La manovra 2026 conferma la possibilità , per le partite IVA in forfettario, di accedere o restare nel regime agevolato mantenendo un reddito da lavoro dipendente o da pensione fino a 35.000 euro. Si tratta di una proroga della soglia introdotta in via sperimentale dalla legge di bilancio 2025, che evita il ritorno al limite precedente, fissato a 30.000 euro. In questo modo, la platea dei contribuenti potenzialmente beneficiari rimane la stessa di oggi, permettendo anche a chi ha un impiego o è pensionato di affiancare un’attività autonoma con tassazione ridotta e minori adempimenti.
Partite IVA in regime forfettario e cumulo con redditi lavoro dipendente, come funziona
Il regime forfetario è rivolto a lavoratori autonomi, professionisti, artigiani e piccoli imprenditori con ricavi o compensi fino a 85.000 euro annui. Tuttavia, per poter accedere o rimanere nel regime agevolato, il reddito da lavoro dipendente (o assimilato, come la pensione) percepito nell’anno precedente non deve superare i 35.000 euro lordi.
Questo significa che il reddito da lavoro dipendente viene tassato secondo gli scaglioni IRPEF tradizionali.

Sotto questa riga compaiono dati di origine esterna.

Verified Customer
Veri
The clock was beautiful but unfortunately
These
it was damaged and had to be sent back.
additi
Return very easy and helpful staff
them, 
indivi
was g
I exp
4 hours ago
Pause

Il reddito da partita IVA, invece, resta soggetto a un’imposta sostitutiva del 15% (o del 5% per le startup). Nonostante la tassazione separata, però, è importante notare che entrambi i redditi concorrono alla formazione del reddito complessivo. Il che può influenzare il diritto a determinate detrazioni o agevolazioni fiscali. Nel calcolo del reddito complessivo vengono considerati i redditi da lavoro dipendente e assimilati (come collaborazioni coordinate e continuative). Sono compresi anche i premi di risultato previsti da contratti aziendali o territoriali.
Solo se il rapporto di lavoro dipendente è cessato nel corso dell’anno precedente, la soglia di 35.000 euro diventa irrilevante ai fini dell’accesso al forfettario.
Obblighi dei lavoratori dipendenti con partita IVA
Le partite IVA in regime forfettario che percepiscono un reddito da lavoro dipendente, devono comunque rispettare determinate condizioni. Generalmente si può aprire partita IVA in regime forfettario a condizione che non vi sia concorrenza con l’attività del datore di lavoro e che il contratto di lavoro non lo vieti esplicitamente. Questo vale sia per il pubblico che per il privato. Le regole sono però più stringenti per chi lavora nelle PA e dipendono dal tipo di impiego (full-time o part-time) e dall’autorizzazione dell’amministrazione di appartenenza.
Infine, un lavoratore non può adottare il regime forfettario se la maggior parte dei suoi guadagni (più del 50%) proviene da un’unica fonte. In questo caso vale sia per il suo attuale datore di lavoro che per qualsiasi datore di lavoro che ha avuto negli ultimi due anni. Si tiene conto, cioè, degli ultimi due anni prima di aprire la partita IVA o di applicare il regime). Le attività svolte tramite tirocini o pratiche obbligatorie (quelle necessarie per legge per ottenere un’abilitazione professionale) non vengono conteggiate ai fini del calcolo del 50% menzionato sopra.